▶ [GIVEN TASK] Update the data starting at the beginning and ending at the line that contains "state / province: Masvingo", replacing "collection date" with "date collected" and leaving everything else unchanged.
======
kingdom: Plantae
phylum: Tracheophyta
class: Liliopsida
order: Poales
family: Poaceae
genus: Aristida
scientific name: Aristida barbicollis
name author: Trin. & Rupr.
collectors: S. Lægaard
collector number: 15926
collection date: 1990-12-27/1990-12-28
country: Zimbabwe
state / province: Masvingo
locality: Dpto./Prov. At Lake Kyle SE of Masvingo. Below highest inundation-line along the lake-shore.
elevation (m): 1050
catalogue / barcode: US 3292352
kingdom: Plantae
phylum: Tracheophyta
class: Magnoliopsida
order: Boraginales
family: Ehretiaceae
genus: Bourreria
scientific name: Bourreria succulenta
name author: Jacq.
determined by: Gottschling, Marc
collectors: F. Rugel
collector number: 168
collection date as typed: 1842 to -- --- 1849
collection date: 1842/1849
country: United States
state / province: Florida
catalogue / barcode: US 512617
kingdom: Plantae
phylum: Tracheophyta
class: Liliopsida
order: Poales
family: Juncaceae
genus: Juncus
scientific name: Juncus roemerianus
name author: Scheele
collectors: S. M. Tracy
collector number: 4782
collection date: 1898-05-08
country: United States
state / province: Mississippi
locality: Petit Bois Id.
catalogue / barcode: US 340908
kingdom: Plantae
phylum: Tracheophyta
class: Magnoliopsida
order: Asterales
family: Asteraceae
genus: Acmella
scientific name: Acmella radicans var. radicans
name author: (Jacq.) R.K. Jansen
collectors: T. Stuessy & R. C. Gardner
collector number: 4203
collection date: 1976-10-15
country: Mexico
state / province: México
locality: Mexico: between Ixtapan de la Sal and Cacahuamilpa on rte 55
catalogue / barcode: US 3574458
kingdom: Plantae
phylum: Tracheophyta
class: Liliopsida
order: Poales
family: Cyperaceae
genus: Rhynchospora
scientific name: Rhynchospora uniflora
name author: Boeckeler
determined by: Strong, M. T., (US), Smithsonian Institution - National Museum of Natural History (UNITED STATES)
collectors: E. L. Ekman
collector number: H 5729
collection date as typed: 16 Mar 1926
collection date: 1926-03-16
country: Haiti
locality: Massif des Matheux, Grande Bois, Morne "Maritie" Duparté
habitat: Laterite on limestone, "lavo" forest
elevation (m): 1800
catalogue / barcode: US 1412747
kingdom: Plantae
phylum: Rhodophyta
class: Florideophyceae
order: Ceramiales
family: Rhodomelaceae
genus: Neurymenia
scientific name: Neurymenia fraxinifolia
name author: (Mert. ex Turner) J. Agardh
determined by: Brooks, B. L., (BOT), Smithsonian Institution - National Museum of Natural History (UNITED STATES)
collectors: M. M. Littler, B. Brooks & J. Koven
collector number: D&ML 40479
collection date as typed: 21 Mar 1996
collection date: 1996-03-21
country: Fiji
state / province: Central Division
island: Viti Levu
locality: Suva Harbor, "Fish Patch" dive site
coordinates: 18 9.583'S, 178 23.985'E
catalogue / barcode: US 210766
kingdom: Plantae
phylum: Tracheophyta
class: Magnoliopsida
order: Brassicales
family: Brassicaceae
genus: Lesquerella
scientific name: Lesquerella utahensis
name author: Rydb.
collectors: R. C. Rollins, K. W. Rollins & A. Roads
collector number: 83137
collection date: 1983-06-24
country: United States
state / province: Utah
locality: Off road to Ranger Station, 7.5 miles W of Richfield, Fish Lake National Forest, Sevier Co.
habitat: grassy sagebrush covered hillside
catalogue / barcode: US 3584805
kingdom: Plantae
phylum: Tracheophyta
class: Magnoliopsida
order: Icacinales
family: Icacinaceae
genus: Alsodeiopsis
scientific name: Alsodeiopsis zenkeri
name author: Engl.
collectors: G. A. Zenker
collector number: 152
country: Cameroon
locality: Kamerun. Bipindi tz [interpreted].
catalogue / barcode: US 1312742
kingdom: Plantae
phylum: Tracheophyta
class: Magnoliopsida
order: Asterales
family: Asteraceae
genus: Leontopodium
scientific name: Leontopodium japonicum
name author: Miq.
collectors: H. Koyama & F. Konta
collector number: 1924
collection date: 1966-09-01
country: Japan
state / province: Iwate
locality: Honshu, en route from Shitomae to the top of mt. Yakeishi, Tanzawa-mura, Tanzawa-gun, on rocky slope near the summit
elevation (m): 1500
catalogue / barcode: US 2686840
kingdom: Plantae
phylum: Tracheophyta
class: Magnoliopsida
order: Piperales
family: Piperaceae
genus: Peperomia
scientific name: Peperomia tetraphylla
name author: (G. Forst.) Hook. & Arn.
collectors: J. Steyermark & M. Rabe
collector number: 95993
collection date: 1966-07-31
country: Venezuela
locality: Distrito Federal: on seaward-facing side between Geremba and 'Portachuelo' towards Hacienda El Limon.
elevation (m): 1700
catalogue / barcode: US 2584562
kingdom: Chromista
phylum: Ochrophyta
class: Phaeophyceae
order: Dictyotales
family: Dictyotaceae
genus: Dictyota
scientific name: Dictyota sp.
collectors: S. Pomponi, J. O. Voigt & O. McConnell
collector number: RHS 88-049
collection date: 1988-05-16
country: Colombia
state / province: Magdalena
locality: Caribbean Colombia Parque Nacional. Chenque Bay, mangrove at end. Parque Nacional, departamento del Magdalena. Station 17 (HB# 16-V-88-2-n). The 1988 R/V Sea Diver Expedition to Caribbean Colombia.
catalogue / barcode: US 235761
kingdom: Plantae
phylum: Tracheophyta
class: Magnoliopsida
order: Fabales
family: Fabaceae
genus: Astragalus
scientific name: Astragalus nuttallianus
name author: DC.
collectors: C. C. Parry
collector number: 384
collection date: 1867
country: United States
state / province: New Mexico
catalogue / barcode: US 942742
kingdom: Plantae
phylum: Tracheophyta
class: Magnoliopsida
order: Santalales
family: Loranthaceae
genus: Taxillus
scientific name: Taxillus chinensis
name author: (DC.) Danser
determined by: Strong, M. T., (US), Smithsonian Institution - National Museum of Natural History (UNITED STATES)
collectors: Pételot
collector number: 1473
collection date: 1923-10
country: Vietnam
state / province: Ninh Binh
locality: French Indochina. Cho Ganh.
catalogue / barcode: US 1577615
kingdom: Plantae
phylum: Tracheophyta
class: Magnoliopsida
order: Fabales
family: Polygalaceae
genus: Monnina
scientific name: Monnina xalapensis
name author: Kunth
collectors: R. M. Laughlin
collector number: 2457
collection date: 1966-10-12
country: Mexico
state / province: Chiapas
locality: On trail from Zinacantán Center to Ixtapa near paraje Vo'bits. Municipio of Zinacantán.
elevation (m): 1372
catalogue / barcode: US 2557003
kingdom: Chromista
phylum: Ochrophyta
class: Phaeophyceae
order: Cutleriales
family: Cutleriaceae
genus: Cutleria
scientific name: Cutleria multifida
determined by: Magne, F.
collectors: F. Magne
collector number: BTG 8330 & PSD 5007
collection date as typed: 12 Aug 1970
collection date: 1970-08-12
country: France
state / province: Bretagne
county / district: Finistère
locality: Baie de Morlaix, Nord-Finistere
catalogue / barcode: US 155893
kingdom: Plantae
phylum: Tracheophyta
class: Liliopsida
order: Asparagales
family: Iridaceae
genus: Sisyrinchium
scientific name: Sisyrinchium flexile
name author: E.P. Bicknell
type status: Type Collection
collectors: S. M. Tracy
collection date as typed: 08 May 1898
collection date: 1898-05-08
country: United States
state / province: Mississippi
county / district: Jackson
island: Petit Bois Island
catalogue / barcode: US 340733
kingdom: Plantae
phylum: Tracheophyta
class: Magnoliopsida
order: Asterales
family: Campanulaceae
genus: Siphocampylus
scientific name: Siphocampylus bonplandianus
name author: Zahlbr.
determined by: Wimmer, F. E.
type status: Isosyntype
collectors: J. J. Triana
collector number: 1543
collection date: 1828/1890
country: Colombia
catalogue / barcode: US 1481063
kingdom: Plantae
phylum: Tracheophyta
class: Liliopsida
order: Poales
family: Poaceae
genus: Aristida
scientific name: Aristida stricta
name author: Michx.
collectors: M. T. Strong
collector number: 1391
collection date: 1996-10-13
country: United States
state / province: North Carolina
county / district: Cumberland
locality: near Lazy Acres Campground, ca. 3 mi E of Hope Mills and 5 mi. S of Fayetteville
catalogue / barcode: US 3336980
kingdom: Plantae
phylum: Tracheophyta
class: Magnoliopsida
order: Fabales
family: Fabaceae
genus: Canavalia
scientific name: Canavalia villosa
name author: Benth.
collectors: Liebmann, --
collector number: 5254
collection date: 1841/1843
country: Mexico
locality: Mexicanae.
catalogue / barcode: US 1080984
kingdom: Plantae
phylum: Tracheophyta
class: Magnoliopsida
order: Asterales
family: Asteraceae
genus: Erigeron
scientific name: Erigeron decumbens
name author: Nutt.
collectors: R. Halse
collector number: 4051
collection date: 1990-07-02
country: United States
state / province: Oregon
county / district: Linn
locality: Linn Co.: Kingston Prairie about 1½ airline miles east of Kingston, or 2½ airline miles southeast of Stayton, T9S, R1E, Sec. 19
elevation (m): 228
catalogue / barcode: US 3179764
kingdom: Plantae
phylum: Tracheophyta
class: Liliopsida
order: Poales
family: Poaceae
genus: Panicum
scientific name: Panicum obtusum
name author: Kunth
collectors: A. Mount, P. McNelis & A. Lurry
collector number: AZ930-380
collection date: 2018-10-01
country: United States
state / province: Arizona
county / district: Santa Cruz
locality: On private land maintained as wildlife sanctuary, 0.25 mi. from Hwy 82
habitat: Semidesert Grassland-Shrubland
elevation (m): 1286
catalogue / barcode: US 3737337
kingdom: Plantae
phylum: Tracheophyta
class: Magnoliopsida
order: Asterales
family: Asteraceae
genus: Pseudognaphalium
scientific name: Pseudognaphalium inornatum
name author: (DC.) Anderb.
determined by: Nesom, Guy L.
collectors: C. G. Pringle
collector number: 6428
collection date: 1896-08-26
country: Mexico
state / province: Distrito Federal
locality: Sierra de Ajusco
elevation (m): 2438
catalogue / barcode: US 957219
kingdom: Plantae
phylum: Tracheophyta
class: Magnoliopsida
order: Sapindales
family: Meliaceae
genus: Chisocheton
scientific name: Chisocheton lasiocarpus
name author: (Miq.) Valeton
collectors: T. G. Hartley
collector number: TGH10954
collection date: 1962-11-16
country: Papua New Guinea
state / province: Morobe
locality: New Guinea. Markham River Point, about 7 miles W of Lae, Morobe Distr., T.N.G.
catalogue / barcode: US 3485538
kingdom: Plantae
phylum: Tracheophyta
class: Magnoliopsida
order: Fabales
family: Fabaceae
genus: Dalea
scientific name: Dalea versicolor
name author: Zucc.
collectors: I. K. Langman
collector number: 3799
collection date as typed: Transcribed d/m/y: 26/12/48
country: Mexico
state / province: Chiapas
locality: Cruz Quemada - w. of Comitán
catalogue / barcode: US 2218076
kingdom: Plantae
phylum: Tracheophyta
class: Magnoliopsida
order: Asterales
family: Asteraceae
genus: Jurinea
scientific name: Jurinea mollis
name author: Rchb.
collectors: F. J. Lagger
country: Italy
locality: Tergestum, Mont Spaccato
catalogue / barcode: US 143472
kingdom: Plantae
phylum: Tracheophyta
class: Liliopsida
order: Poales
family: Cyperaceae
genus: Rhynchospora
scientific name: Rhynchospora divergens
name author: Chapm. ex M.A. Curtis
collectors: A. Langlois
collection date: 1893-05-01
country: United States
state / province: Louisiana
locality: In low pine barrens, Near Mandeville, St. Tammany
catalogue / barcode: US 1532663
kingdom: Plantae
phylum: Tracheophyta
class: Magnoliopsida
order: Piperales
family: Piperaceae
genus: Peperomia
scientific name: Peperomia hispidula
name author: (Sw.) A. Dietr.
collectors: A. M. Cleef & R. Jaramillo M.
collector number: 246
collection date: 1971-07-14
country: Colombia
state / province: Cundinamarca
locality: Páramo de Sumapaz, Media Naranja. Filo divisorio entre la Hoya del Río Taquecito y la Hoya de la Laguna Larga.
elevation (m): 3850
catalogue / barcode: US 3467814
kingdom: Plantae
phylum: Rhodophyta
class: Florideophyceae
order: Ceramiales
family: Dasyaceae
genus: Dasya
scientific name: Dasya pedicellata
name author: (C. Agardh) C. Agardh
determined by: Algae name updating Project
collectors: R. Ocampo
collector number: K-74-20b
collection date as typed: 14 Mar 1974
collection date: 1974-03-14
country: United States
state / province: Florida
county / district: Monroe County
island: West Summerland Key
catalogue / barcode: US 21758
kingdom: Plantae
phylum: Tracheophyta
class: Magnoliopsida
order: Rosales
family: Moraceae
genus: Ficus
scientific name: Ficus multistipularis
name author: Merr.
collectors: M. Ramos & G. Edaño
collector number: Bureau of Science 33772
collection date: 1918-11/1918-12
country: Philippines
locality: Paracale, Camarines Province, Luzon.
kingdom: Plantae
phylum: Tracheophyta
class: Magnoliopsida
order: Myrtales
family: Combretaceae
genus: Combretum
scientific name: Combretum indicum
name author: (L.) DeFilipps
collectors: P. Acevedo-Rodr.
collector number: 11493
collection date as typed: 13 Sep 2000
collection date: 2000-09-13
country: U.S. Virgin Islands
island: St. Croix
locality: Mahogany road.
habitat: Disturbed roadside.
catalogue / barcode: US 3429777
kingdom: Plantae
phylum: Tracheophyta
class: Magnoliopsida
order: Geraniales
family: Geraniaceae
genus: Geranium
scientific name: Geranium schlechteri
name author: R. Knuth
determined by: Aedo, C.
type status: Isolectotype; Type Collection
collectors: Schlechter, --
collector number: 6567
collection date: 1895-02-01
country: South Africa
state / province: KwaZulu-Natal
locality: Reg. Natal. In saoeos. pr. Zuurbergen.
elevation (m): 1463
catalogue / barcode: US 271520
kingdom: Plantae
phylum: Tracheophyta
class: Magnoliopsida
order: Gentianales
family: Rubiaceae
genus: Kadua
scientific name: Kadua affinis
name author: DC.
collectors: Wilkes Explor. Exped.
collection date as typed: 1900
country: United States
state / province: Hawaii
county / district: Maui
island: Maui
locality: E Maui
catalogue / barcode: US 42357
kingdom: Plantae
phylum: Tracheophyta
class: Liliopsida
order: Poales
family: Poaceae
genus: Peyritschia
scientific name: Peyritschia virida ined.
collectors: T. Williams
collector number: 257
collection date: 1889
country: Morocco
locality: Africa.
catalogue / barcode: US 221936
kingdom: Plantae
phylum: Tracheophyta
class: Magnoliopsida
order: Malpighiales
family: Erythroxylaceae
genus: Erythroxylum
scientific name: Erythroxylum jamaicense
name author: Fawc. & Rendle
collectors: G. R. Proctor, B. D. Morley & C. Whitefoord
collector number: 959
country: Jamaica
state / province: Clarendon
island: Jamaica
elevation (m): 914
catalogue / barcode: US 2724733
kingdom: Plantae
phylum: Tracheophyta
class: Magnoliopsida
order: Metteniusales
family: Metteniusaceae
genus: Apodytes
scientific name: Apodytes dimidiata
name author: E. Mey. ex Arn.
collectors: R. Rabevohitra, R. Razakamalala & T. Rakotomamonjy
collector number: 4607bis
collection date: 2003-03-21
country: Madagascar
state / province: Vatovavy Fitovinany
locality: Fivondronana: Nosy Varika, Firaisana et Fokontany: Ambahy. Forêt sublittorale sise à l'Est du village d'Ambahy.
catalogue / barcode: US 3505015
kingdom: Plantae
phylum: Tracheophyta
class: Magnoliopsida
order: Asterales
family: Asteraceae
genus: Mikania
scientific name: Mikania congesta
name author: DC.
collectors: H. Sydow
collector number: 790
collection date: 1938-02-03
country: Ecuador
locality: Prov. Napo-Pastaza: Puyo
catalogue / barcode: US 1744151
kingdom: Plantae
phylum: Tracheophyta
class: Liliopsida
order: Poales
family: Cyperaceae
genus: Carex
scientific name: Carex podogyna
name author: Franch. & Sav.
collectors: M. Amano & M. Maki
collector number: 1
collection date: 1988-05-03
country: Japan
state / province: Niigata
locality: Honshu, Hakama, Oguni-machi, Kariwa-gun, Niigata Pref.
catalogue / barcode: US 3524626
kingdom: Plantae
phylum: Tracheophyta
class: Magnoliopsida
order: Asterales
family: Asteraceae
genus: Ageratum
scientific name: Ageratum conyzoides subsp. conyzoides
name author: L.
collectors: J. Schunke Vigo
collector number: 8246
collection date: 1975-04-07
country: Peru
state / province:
======
▶ [SOLVED PROBLEM]
kingdom: Plantae
phylum: Tracheophyta
class: Liliopsida
order: Poales
family: Poaceae
genus: Aristida
scientific name: Aristida barbicollis
name author: Trin. & Rupr.
collectors: S. Lægaard
collector number: 15926
date collected: 1990-12-27/1990-12-28
country: Zimbabwe
state / province: Masvingo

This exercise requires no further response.